**JOB ITEM**
Your response should be a copy of each line in the listing below that includes the word "Fils".

**DATA UNDER STUDY**
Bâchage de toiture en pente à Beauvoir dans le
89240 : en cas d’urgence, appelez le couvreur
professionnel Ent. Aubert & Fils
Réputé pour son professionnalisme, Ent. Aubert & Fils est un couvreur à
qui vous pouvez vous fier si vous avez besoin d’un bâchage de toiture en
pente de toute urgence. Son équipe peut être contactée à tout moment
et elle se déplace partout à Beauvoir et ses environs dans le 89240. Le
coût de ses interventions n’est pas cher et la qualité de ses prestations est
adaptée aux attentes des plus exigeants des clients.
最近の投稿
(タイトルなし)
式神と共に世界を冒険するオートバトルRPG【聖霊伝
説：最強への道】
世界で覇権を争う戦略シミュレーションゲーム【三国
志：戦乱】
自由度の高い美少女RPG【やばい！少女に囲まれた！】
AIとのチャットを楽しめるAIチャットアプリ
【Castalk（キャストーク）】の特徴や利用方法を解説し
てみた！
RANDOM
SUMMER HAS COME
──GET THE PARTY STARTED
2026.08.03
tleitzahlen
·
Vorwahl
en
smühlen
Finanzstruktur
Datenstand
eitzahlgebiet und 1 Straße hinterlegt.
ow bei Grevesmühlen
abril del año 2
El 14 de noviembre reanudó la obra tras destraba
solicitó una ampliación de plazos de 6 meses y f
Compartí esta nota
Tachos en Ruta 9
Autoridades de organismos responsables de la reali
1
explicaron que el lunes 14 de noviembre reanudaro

**ANSWER SECTION**
professionnel Ent. Aubert & Fils
Réputé pour son professionnalisme, Ent. Aubert & Fils est un couvreur à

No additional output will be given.